The kir cocktail is one of the most simple in the world but it is so nice when done when the right ingredients. The cocktail was first called "blanc-cassis" or "blanc-cass" as it was made from white wine (white = blanc) and balckcurrant liqueur (blackcurrant = cassis).
It only became known as Kir when Canon Félix Kir, who was mayor of Dijon at the time and for whom it was the favourite drink, started offering it to visitors of the Dijon city hall. Canon Kir was very popular with the people of Dijon and he eventually allowed local companies to use his name for commercial purposes.

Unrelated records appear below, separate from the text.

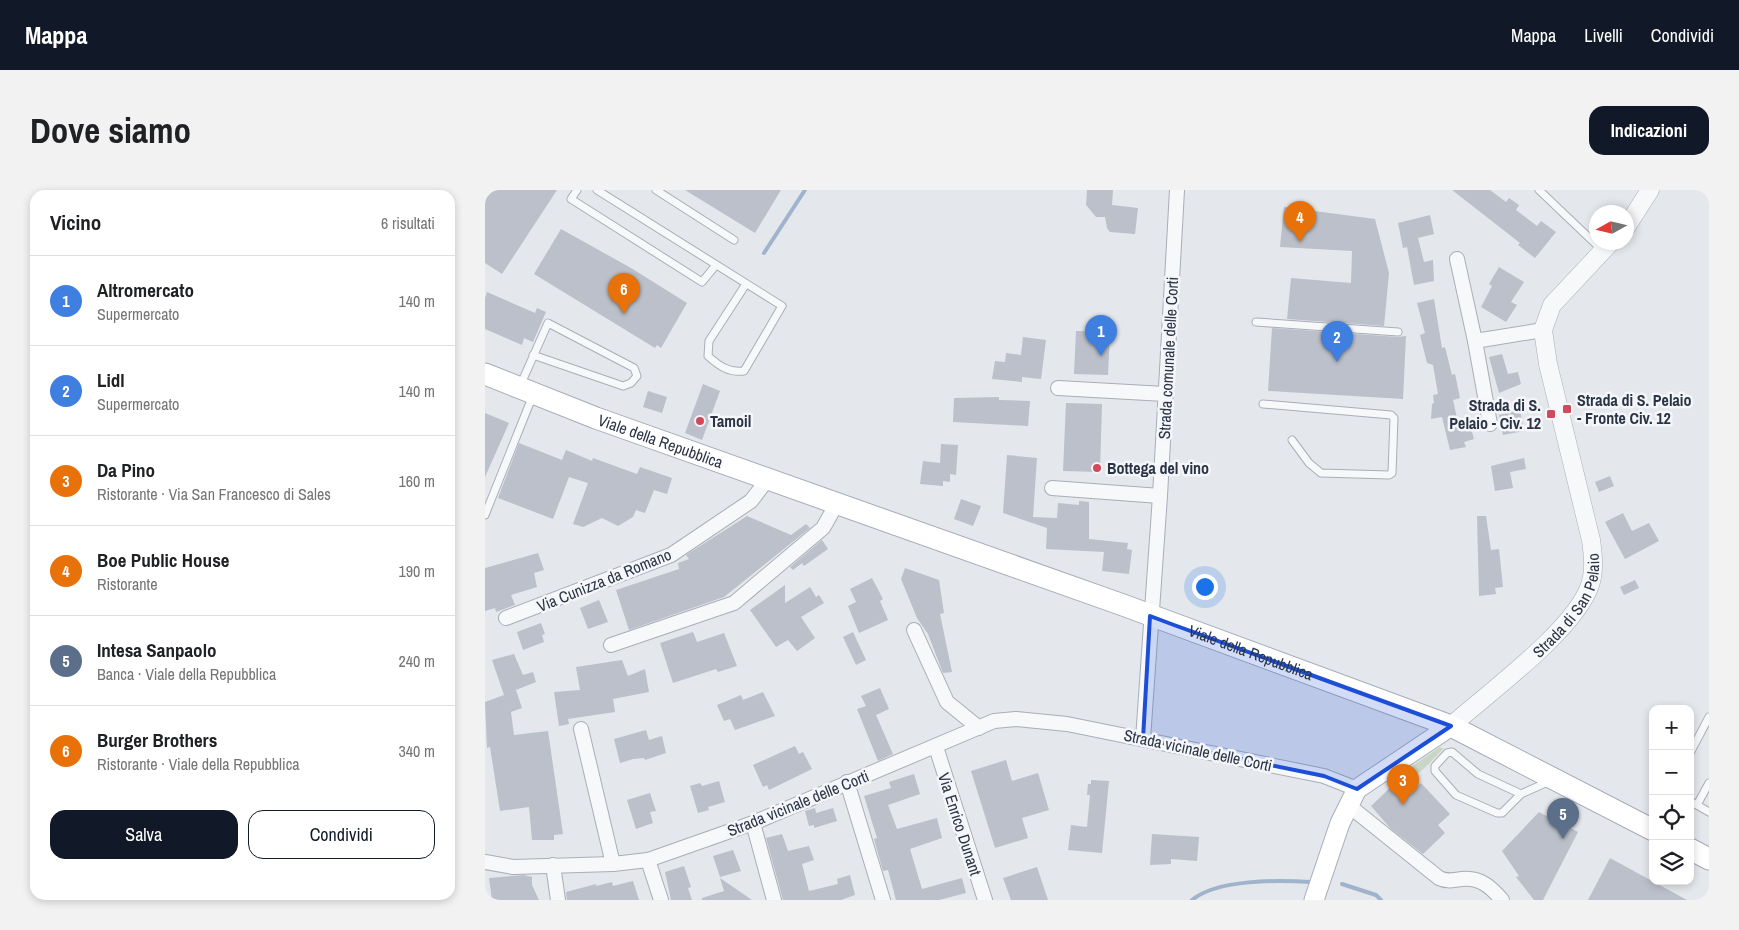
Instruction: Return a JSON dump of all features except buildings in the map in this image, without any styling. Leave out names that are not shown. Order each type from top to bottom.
[{"type":"main road","name":"Viale della Repubblica","points":[[485,374],[526,392],[767,480],[1150,616],[1451,726],[1649,828]]},
{"type":"main road","name":"Strada di San Pelaio","points":[[1353,797],[1451,726]]},
{"type":"main road","points":[[1314,900],[1353,797]]},
{"type":"main road","points":[[1694,851],[1709,859]]},
{"type":"street","name":"Strada comunale delle Corti","points":[[1143,738],[1150,616],[1160,496],[1177,190]]},
{"type":"street","points":[[1634,215],[1650,190]]},
{"type":"street","name":"Strada di San Pelaio","points":[[1451,726],[1534,654],[1572,617],[1582,604],[1590,586],[1594,558],[1591,540],[1547,364],[1543,330],[1551,305],[1604,250]]},
{"type":"street","points":[[1457,259],[1475,341],[1490,424]]},
{"type":"street","points":[[1475,341],[1543,330]]},
{"type":"street","points":[[1058,388],[1165,394]]},
{"type":"street","name":"Via Cunizza da Romano","points":[[506,618],[671,555],[751,501],[767,480]]},
{"type":"street","points":[[1052,488],[1160,496]]},
{"type":"street","points":[[611,645],[734,603],[823,528],[836,504]]},
{"type":"street","points":[[914,630],[947,702],[979,728]]},
{"type":"street","name":"Strada vicinale delle Corti","points":[[485,862],[513,867],[613,864],[648,860],[753,823],[994,721],[1041,720],[1143,738],[1324,776],[1353,797],[1439,878],[1447,881],[1477,880],[1490,887],[1502,900]]},
{"type":"street","points":[[581,729],[613,864]]},
{"type":"street","name":"Via Enrico Dunant","points":[[936,747],[985,900]]},
{"type":"street","points":[[847,782],[883,900]]},
{"type":"street","points":[[753,823],[775,900]]},
{"type":"street","points":[[648,860],[661,900]]},
{"type":"street","points":[[553,866],[558,900]]},
{"type":"lane","points":[[577,190],[571,199],[702,282],[716,264]]},
{"type":"lane","points":[[597,190],[716,264],[782,306],[744,371],[735,372],[720,366],[709,356],[709,341],[747,284]]},
{"type":"lane","points":[[656,190],[734,240]]},
{"type":"lane","points":[[1539,190],[1589,232]]},
{"type":"lane","points":[[485,515],[526,392],[533,355],[548,322],[634,368],[637,376],[631,383],[623,386],[533,355]]},
{"type":"lane","points":[[1256,322],[1398,332]]},
{"type":"lane","points":[[1263,404],[1391,415],[1394,418],[1392,473],[1389,475],[1321,473],[1309,464],[1292,440]]},
{"type":"lane","points":[[1692,750],[1709,717]]},
{"type":"lane","points":[[1521,794],[1479,774],[1452,752],[1447,753],[1435,766],[1435,772],[1456,796],[1497,813],[1502,812],[1521,794],[1555,778]]},
{"type":"lane","points":[[1709,783],[1694,803],[1709,812]]},
{"type":"highlighted area","points":[[1150,616],[1174,625],[1451,726],[1357,789],[1324,776],[1143,739]]},
{"type":"green space","points":[[1440,747],[1443,749],[1419,773],[1407,776],[1401,774]]},
{"type":"waterway","points":[[764,253],[805,190]]},
{"type":"waterway","points":[[1192,900],[1203,893],[1217,888],[1249,882],[1311,882]]},
{"type":"waterway","points":[[1342,884],[1376,895],[1381,900]]},
{"type":"place","name":"Boe Public House","points":[[1300,242]]},
{"type":"place","name":"Burger Brothers","points":[[624,314]]},
{"type":"place","name":"Altromercato","points":[[1101,356]]},
{"type":"place","name":"Lidl","points":[[1337,362]]},
{"type":"place","name":"Strada di S. Pelaio - Fronte Civ. 12","points":[[1567,409]]},
{"type":"place","name":"Strada di S. Pelaio - Civ. 12","points":[[1551,414]]},
{"type":"place","name":"Tamoil","points":[[700,421]]},
{"type":"place","name":"Bottega del vino","points":[[1097,468]]},
{"type":"place","name":"Da Pino","points":[[1403,805]]},
{"type":"place","name":"Intesa Sanpaolo","points":[[1563,839]]}]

The cocktail then became known as "un kir".
The kir mix:
1/3 Crème de Cassis, from Dijon
2/3 White wine, Bourgone Aligoté is best
You can replace the wine with Champagne and it becomes a "kir royal".
You can also replace the white wine with (Breton) cider and it becomes a "kir breton".
The Wine Trail
They're called Gevrey-Chambertin, Vougeot, Vosne-Romanée, Nuits Saint-Georges, Aloxe-Corton… known to everyone in the world. This is why the Burgundy wine trail from Dijon to Nuits Saint-Georges is a serie of essential stopping places. First you come to the mecca of wine, the château du Clos de Vougeot, owned by the ”chevaliers du Tastevin.“ From there the road is long… It will take you from one flavour to another, from the “pinot noir” grape to the sensual “aligoté.”